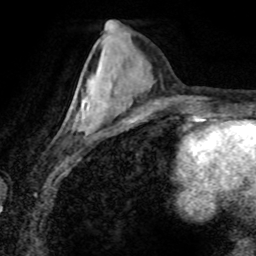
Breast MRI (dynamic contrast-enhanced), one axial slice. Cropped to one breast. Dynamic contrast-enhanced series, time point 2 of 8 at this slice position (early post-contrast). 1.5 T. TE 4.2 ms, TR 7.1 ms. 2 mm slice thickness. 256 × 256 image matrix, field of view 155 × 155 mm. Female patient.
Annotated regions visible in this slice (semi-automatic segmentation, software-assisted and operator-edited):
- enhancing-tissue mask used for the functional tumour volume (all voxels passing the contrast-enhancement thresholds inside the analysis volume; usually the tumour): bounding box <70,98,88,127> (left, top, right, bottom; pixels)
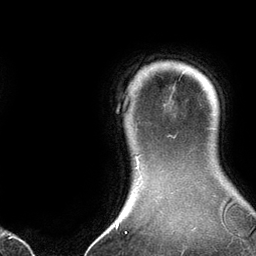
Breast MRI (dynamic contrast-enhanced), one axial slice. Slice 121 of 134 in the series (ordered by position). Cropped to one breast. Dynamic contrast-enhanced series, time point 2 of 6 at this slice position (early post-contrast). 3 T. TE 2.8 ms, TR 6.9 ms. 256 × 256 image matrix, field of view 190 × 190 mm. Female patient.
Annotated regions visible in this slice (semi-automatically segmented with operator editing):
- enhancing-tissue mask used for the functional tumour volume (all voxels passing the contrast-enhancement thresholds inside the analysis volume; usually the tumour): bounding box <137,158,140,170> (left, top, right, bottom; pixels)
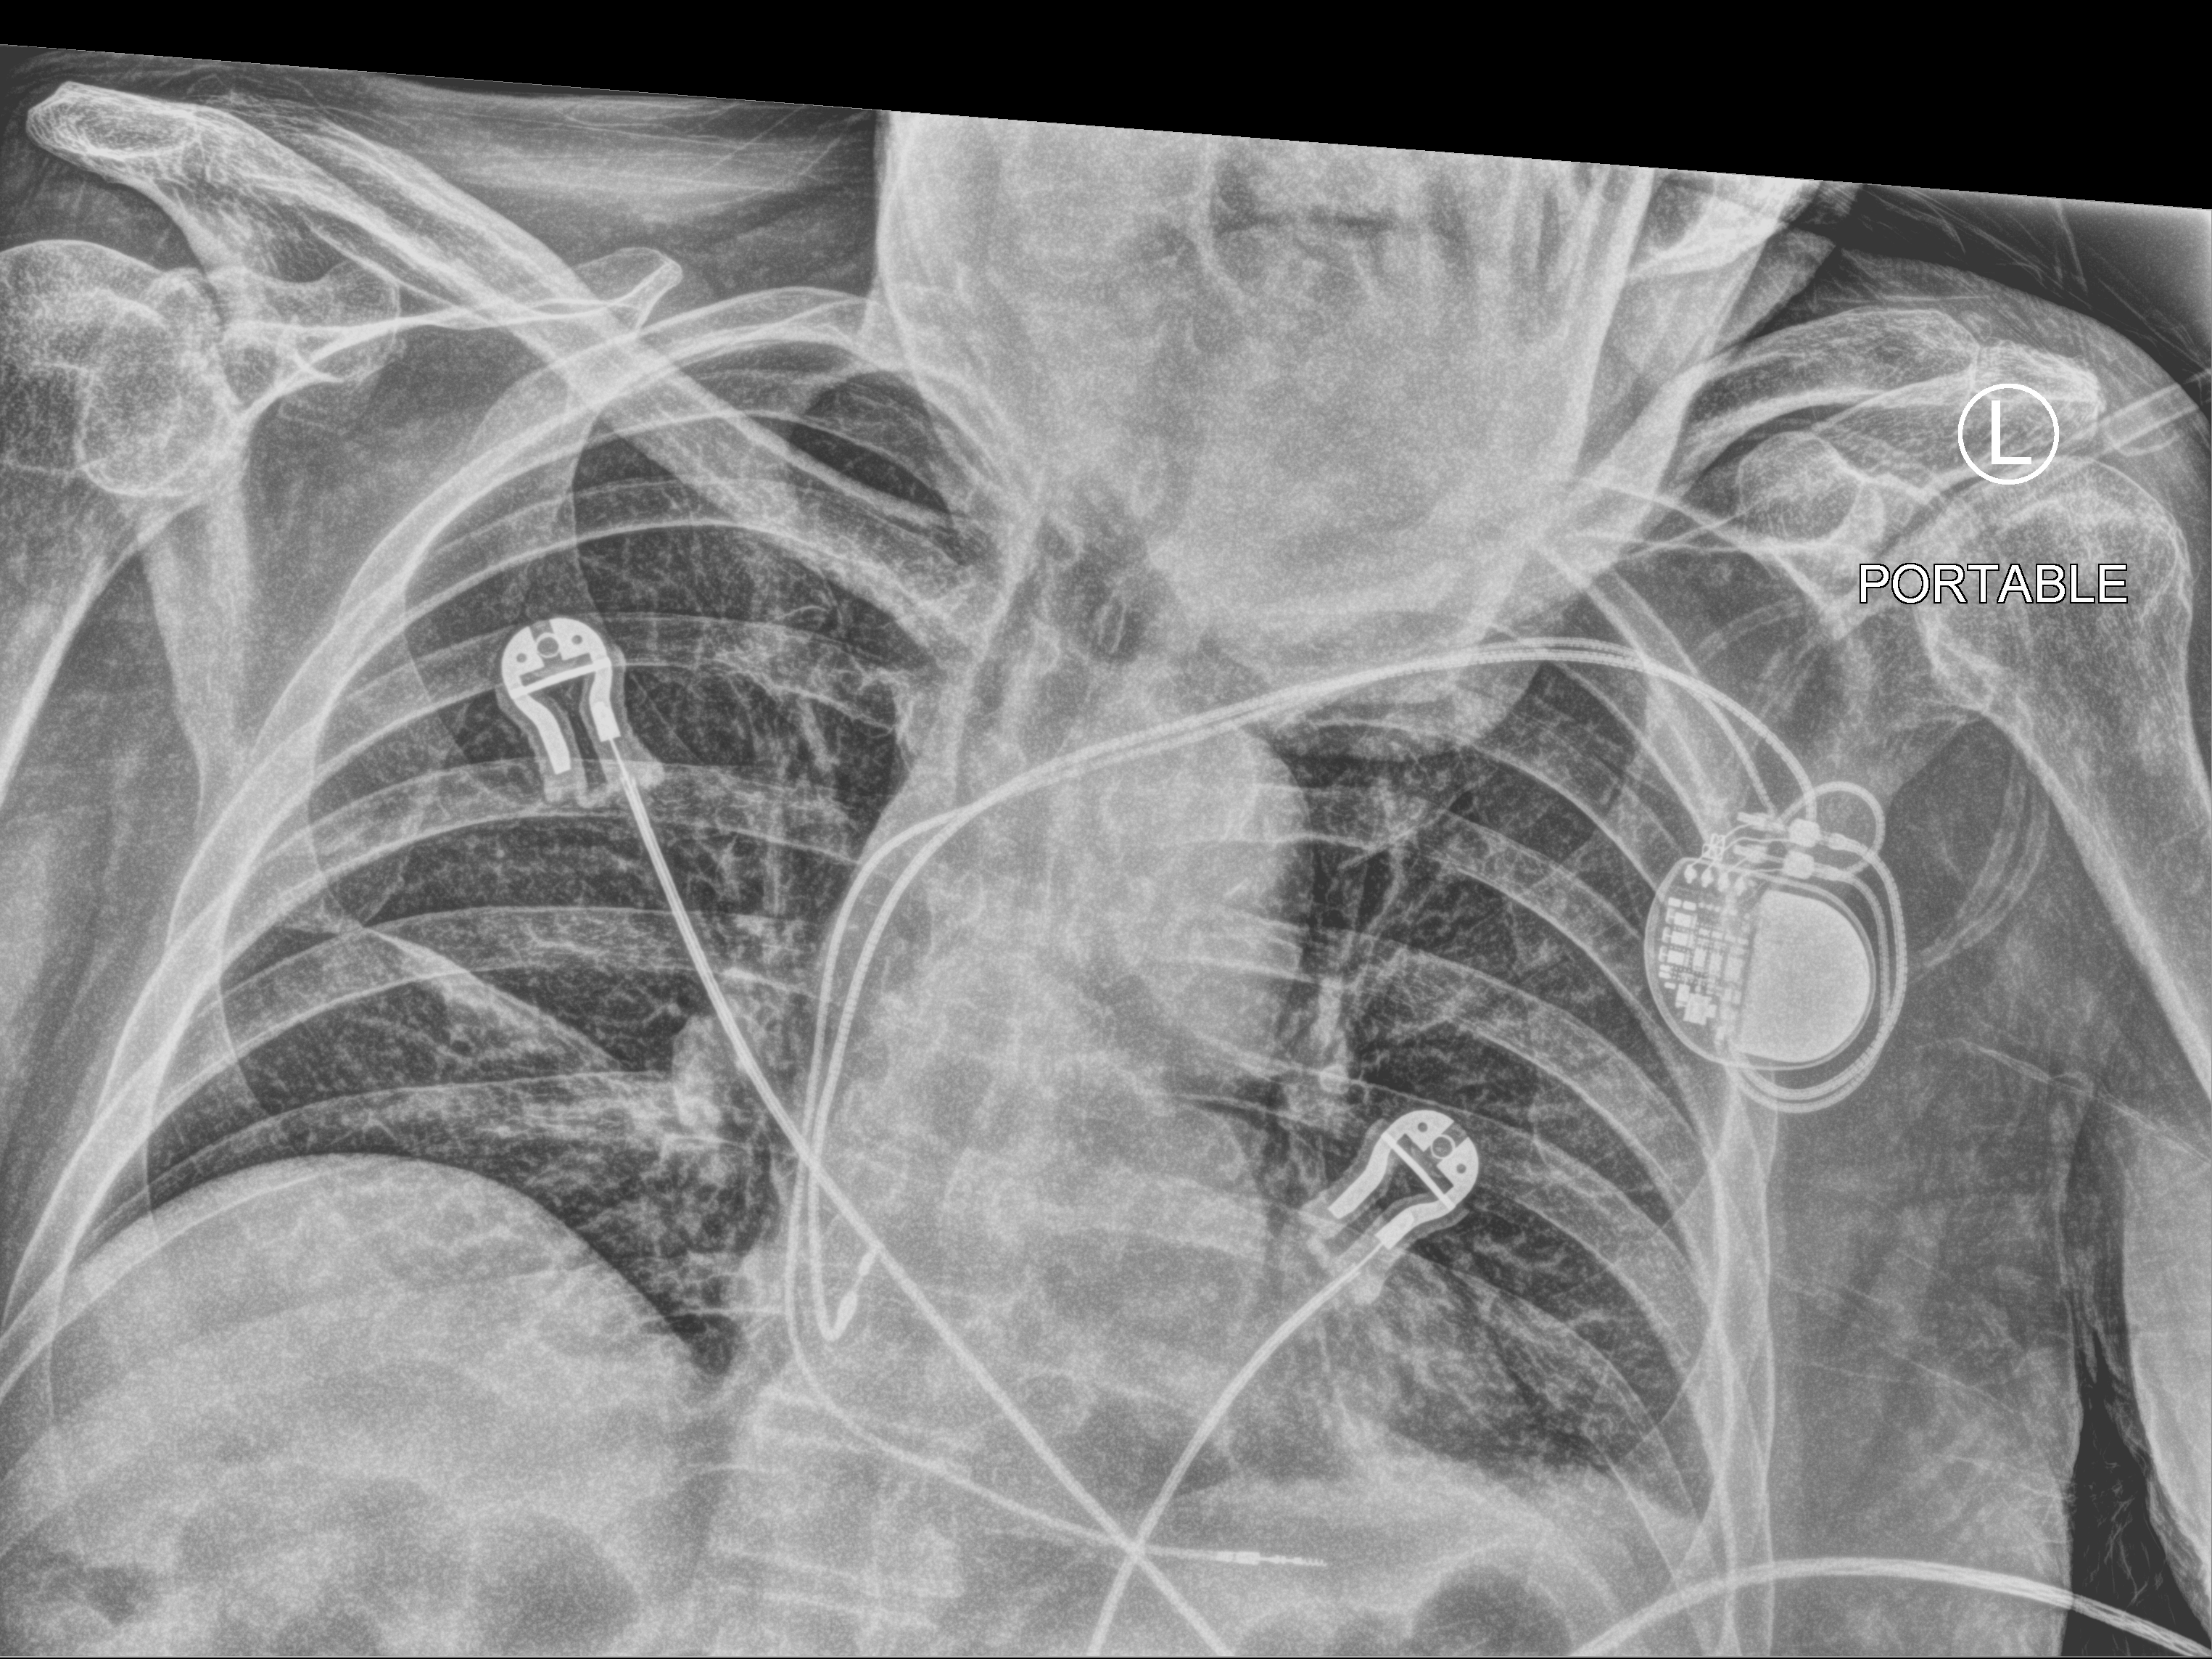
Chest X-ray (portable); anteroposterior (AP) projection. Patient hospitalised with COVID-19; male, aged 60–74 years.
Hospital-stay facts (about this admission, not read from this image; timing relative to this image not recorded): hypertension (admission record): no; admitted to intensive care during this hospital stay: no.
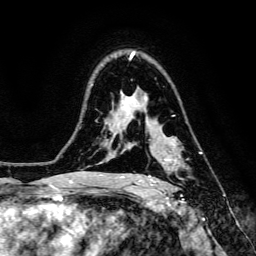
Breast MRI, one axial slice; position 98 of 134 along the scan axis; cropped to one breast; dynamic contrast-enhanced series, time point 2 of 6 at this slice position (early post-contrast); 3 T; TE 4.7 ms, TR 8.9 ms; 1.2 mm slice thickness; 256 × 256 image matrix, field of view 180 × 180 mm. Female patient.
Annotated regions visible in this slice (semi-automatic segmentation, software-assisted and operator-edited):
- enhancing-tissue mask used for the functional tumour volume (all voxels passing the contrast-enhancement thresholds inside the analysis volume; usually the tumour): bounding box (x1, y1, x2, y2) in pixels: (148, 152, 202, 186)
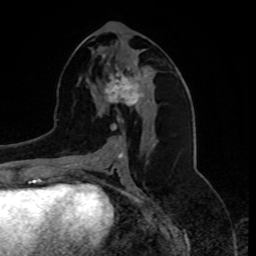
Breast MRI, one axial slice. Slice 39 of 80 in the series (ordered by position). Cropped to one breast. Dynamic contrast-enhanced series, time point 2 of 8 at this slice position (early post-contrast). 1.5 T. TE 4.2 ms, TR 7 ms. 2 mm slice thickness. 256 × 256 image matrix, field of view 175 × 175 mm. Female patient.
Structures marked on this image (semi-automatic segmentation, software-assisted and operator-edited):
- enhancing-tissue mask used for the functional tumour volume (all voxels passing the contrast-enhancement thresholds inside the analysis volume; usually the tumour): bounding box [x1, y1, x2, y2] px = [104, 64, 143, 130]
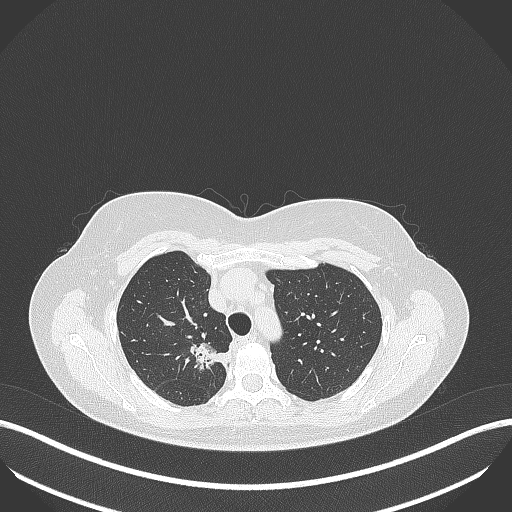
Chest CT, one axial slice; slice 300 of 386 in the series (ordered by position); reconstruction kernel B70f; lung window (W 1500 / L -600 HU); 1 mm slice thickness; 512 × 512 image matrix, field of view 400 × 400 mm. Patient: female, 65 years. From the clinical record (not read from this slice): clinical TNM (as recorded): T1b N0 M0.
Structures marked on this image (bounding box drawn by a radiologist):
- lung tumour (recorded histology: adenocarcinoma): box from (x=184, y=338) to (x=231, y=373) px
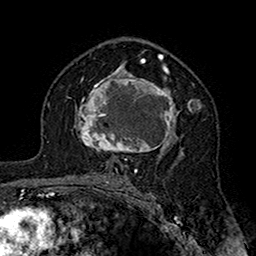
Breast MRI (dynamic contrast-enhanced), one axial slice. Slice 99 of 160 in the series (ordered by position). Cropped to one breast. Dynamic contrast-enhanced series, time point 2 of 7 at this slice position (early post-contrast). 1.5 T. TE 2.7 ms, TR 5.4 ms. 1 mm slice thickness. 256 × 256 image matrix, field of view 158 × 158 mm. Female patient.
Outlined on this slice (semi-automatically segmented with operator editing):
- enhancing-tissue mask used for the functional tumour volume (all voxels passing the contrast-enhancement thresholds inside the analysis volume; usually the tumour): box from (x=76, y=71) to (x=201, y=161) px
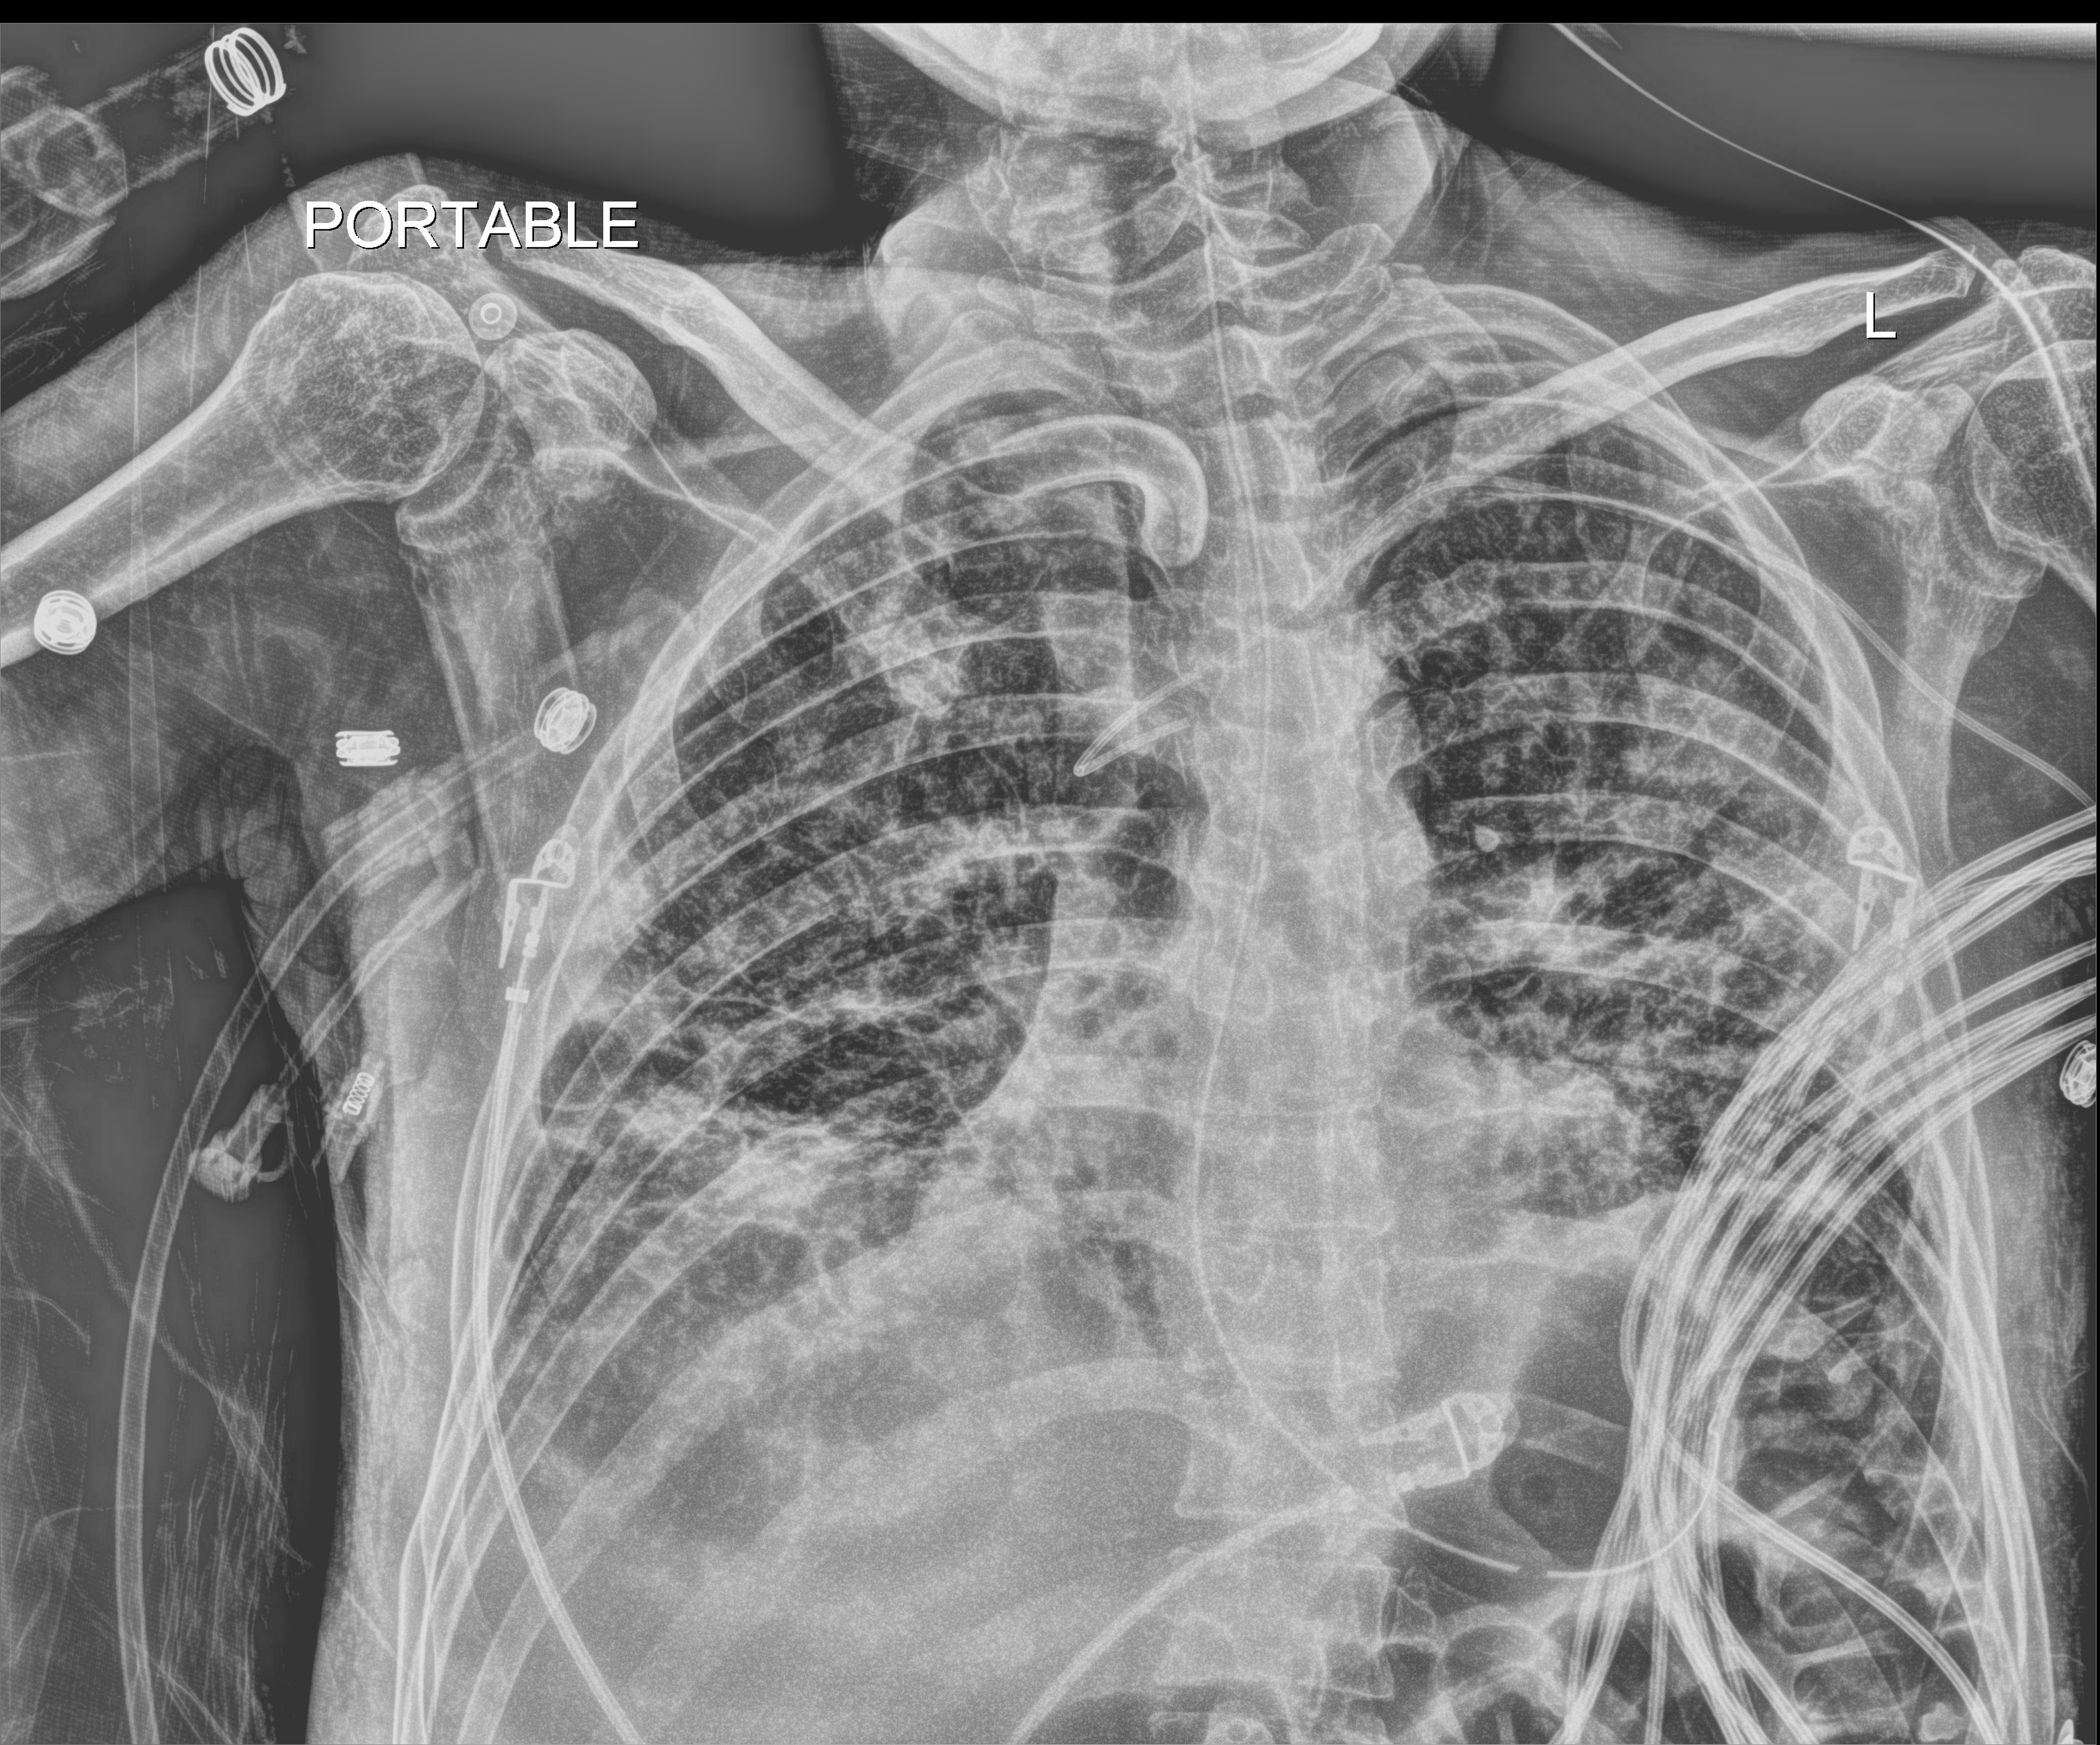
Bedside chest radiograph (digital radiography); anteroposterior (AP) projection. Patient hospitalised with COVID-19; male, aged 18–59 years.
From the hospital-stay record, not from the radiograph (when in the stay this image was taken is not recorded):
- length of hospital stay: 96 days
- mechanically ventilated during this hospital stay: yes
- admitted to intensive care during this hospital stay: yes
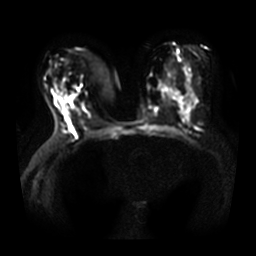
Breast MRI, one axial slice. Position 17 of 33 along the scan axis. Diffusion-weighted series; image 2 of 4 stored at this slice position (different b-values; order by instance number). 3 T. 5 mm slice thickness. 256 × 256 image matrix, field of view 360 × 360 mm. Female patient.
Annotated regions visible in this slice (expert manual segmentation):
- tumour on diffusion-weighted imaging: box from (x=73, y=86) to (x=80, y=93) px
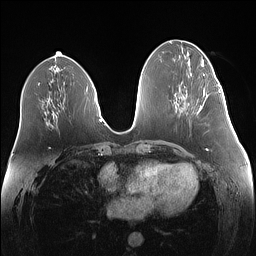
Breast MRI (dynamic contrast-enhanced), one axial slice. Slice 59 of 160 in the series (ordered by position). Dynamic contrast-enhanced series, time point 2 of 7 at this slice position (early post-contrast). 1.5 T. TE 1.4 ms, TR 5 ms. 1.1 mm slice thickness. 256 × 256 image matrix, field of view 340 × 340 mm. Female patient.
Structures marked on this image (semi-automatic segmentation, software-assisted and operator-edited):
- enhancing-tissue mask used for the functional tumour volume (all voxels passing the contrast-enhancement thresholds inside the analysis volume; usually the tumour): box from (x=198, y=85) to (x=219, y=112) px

####################

*Task goal*. Each line from the first line of the listing through the line with "Hospital-stay facts (about" must be printed exactly, both ends included, and no picture may appear.

*Response area*.
Breast MRI (dynamic contrast-enhanced), one axial slice. Cropped to one breast. Dynamic contrast-enhanced series, time point 2 of 8 at this slice position (early post-contrast). 1.5 T. TE 4.2 ms, TR 7.1 ms. 2 mm slice thickness. 256 × 256 image matrix, field of view 155 × 155 mm. Female patient.
Annotated regions visible in this slice (semi-automatic segmentation, software-assisted and operator-edited):
- enhancing-tissue mask used for the functional tumour volume (all voxels passing the contrast-enhancement thresholds inside the analysis volume; usually the tumour): bounding box <70,98,88,127> (left, top, right, bottom; pixels)
Breast MRI (dynamic contrast-enhanced), one axial slice. Slice 121 of 134 in the series (ordered by position). Cropped to one breast. Dynamic contrast-enhanced series, time point 2 of 6 at this slice position (early post-contrast). 3 T. TE 2.8 ms, TR 6.9 ms. 256 × 256 image matrix, field of view 190 × 190 mm. Female patient.
Annotated regions visible in this slice (semi-automatically segmented with operator editing):
- enhancing-tissue mask used for the functional tumour volume (all voxels passing the contrast-enhancement thresholds inside the analysis volume; usually the tumour): bounding box <137,158,140,170> (left, top, right, bottom; pixels)
Chest X-ray (portable); anteroposterior (AP) projection. Patient hospitalised with COVID-19; male, aged 60–74 years.
Hospital-stay facts (about this admission, not read from this image; timing relative to this image not recorded): hypertension (admission record): no; admitted to intensive care during this hospital stay: no.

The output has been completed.